* [GIVEN TASK A] Summarize the review of Debris below in two sentences.
═════ SUPPLIED TEXT ═════
Debris Season 1 Episode 3, "Solar Winds" Debris Review: Solar Winds (Season 1 Episode 3) Debris Season 1 Episode 3, "Solar Winds"

Debris Review: Solar Winds (Season 1 Episode 3)

Debris, Reviews

There’s something incredibly enjoyable, even cathartic, about a show that is so unapologetically episodic. Debris Season 1 Episode 3, “Solar Winds,” doesn’t shy away from that or pretend that it’s not fully that. Perhaps this is just where we are now but, especially with mystery box shows like this, television is so rarely allowed to be just that: television. 

Serialized shows often have to feel like they are one part of a larger story, like The 100 or The Event, where each episode is more like its own chapter rather than a singular experience that viewers can come back for week-after-week. Some shows fall into the fallacy that they have to be a movie stretched out into many hours but Debris thankfully doesn’t operate that way.
═════ EXERCISE INPUT ═════
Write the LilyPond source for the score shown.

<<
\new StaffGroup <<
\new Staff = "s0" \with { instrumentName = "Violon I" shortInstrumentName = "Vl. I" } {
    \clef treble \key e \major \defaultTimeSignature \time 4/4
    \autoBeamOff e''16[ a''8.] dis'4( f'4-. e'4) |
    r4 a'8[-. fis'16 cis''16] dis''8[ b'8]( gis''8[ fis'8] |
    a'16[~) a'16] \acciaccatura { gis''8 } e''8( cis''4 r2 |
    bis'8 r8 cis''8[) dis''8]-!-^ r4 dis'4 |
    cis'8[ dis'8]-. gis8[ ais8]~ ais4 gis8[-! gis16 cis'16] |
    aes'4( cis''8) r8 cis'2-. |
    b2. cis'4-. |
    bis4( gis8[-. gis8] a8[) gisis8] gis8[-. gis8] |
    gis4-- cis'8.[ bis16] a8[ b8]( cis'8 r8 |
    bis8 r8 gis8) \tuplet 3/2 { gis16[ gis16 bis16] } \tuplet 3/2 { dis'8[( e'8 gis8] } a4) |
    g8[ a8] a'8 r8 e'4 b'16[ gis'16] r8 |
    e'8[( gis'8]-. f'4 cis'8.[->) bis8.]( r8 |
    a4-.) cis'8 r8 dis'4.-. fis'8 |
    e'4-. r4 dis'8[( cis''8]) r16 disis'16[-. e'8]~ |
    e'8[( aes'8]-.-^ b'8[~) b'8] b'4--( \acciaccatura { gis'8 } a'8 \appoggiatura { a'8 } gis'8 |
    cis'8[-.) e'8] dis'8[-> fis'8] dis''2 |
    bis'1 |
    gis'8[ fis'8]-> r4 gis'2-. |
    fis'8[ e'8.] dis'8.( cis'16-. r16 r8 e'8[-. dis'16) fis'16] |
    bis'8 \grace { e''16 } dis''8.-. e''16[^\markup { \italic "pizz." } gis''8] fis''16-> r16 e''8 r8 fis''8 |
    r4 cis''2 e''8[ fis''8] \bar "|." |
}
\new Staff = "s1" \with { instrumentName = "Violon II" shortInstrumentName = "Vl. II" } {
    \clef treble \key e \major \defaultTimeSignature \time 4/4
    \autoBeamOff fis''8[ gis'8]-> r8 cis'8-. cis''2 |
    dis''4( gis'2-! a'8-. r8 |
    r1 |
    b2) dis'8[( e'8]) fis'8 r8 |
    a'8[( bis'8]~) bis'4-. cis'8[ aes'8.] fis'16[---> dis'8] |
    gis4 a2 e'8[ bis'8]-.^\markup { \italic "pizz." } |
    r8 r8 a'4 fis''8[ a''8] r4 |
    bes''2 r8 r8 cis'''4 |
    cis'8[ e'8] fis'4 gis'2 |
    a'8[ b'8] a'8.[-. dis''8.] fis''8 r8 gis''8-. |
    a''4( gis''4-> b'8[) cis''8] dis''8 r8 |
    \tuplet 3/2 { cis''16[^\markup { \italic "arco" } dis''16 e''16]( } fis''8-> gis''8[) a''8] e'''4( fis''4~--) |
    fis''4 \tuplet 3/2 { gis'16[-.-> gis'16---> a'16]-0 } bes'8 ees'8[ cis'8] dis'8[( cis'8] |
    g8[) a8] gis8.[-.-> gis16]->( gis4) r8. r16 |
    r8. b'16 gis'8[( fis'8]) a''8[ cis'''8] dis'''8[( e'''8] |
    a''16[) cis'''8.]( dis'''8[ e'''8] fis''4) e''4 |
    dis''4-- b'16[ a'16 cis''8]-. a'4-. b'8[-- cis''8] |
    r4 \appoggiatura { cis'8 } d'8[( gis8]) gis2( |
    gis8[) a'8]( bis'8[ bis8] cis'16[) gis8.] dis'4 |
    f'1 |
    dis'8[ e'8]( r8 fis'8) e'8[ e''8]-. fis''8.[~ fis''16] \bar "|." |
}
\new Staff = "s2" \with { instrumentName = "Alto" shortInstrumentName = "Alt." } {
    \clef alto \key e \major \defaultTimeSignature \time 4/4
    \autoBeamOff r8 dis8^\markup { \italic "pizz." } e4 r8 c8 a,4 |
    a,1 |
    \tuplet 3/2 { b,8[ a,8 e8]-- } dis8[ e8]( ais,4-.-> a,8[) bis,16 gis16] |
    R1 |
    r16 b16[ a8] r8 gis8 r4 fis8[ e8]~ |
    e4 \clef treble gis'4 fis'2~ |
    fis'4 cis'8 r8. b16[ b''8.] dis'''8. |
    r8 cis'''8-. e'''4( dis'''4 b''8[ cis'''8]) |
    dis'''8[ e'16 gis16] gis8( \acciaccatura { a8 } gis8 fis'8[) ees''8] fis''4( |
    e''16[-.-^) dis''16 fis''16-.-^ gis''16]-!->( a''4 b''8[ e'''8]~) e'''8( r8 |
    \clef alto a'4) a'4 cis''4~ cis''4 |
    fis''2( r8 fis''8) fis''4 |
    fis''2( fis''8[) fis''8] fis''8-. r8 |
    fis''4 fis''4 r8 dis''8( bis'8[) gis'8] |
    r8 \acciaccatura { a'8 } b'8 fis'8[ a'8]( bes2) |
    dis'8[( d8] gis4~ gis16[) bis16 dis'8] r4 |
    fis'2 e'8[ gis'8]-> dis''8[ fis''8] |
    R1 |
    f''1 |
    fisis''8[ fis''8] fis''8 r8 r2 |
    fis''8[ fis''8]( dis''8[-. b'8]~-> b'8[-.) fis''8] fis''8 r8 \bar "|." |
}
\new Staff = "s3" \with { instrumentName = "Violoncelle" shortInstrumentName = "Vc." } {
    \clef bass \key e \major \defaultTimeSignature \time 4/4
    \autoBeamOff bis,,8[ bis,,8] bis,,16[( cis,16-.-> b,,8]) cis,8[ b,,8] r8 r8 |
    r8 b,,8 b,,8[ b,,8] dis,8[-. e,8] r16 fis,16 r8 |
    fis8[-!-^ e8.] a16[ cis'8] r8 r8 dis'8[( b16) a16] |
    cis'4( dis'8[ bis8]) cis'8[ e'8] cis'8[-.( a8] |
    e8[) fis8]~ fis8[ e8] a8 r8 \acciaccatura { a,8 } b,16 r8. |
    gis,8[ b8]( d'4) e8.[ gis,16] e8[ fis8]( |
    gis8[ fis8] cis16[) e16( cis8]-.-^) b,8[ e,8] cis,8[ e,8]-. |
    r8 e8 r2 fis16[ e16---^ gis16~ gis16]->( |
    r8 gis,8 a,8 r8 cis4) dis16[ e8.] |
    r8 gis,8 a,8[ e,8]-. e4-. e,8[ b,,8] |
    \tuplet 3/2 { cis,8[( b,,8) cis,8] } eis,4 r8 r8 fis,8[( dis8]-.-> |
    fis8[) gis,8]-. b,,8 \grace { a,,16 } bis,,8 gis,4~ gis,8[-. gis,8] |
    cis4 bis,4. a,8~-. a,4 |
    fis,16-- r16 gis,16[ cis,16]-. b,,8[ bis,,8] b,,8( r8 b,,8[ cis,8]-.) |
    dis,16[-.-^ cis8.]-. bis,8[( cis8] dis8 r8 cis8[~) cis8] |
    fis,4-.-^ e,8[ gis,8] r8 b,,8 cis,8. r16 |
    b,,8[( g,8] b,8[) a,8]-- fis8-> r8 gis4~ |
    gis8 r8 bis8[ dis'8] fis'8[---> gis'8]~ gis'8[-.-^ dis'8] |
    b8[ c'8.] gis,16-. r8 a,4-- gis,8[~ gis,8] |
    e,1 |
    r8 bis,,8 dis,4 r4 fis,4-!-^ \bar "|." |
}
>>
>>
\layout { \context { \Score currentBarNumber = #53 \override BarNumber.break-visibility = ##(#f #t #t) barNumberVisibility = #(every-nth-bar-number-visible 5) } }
═════
* [GIVEN TASK B] Pull out every line of the listing above that contains the string "italic", treating case as significant.

* [WORKED SOLUTION A] The review praises Debris Season 1 Episode 3, "Solar Winds," for being unapologetically episodic, calling such a show incredibly enjoyable and even cathartic. It contrasts this with serialized shows like The 100 or The Event, where each episode is more like a chapter of a larger story, and says Debris thankfully doesn't operate as a movie stretched out into many hours.

* [WORKED SOLUTION B]
    bis'8 \grace { e''16 } dis''8.-. e''16[^\markup { \italic "pizz." } gis''8] fis''16-> r16 e''8 r8 fis''8 |
    gis4 a2 e'8[ bis'8]-.^\markup { \italic "pizz." } |
    \tuplet 3/2 { cis''16[^\markup { \italic "arco" } dis''16 e''16]( } fis''8-> gis''8[) a''8] e'''4( fis''4~--) |
    \autoBeamOff r8 dis8^\markup { \italic "pizz." } e4 r8 c8 a,4 |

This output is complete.